Au regard de la liquidation judiciaire de la société Partner Côte d’Azur, l’équité ne commande de faire bénéficier M. [U] des dispositions de l’article 700 du code de procédure civile. Il sera débouté de sa demande d’indemnité à ce titre.
Sur la garantie de l’AGS
Le présent arrêt est de facto opposable à l’AGS présente à la cause.
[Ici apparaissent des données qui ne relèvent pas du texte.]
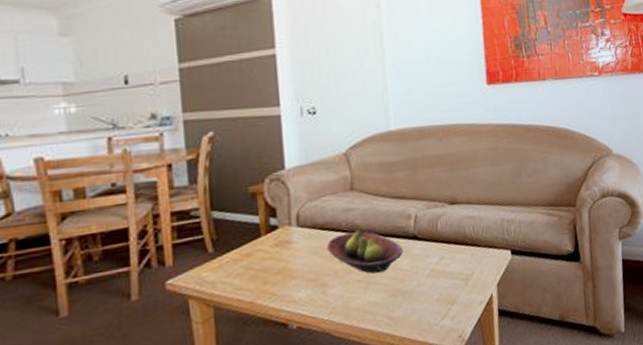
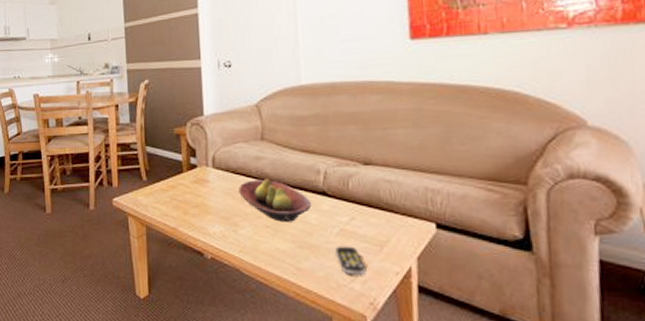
remote control: none [427,284,455,313] -> present [335,246,366,274]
Il convient de rappeler que l’AGS n’est redevable de sa garantie que dans les limites précises des dispositions légales des articles L. 3253-8 et suivants du code du travail, qu’au regard du principe de subsidiarité et qu’elle ne doit sa garantie qu’autant qu’il n’existe pas de fonds disponibles dans la procédure collective.
PAR CES MOTIFS,
La cour,
Statuant publiquement par arrêt réputé contradictoire et par mise à disposition au greffe, les parties ayant été préalablement avisées dans les conditions de l’article 450 du code de procédure civile ;
Déclare irrecevables les pièces 356 à 358 de l’appelant ;
Dans la limite de la dévolution,
Confirme le jugement entrepris en ce qu’il a débouté M. [U] de ses demandes tendant à fixer au passif de la liquidation judiciaire de la société Partner Côte d’Azur des créances au titre de dommages et intérêts pour harcèlement moral, au titre de l’indemnité de travail dissimulé, au titre de dommages et intérêts pour non-respect du droit individuel à la formation, au titre de l’indemnité compensatrice de préavis et de l’indemnité compensatrice de congés payés afférente, au titre d’un reliquat d’indemnité légale de licenciement, en ce qu’il a débouté M. [U] de sa demande résiliation judiciaire emportant les effets d’un licenciement nul ;
Infirme le jugement entrepris en ce qu’il a débouté M. [U] de sa demande de résiliation judiciaire du contrat de travail emportant les effets d’un licenciement sans cause réelle et sérieuse, en ce qu’il a débouté M. [U] de ses demandes de rappel de salaire au titre d’heures supplémentaires et d’indemnité compensatrice de congés payés afférente, de dommages et intérêts pour manquement à l’obligation de sécurité, d’indemnité pour licenciement sans cause réelle et sérieuse ;
Statuant à nouveau dans cette limite,
Prononce la résiliation judiciaire du contrat de travail aux torts exclusifs de l’employeur à effet au 18 mars 2016 ;
Déclare que la résiliation judiciaire du contrat de travail produit les effets d’un licenciement sans cause réelle et sérieuse ;
Fixe la créance de M. [U] au passif de la liquidation judiciaire de la société Partner Côte d’Azur aux sommes suivantes :
35.000 euros au titre de l’indemnité pour licenciement sans cause réelle et sérieuse,
1500 euros à titre de dommages et intérêts en réparation du manquement de l’employeur à son obligation de sécurité,
14.434,22 euros brut de rappel de salaire au titre des heures supplémentaires non rémunérées outre 1.443,42 euros au titre de l’indemnité compensatrice de congés payés afférente ;
Y ajoutant,
Rappelle que l’AGS n’est redevable de sa garantie que dans les limites précises des dispositions légales des articles L. 3253-8 et suivants du code du travail, qu’au regard du principe de subsidiarité, elle ne doit sa garantie qu’autant qu’il n’existe pas de fonds disponibles dans la procédure collective et qu’elle ne garantit pas les montants alloués au titre l’article 700 du code de procédure civile ;
Déboute les parties de toute autre demande ;
Rappelle que les sommes allouées par la cour sont exprimées en brut ;
Condamne M. [K] en qualité de mandataire liquidateur de la société Partner Côte d’Azur aux entiers dépens de l’appel.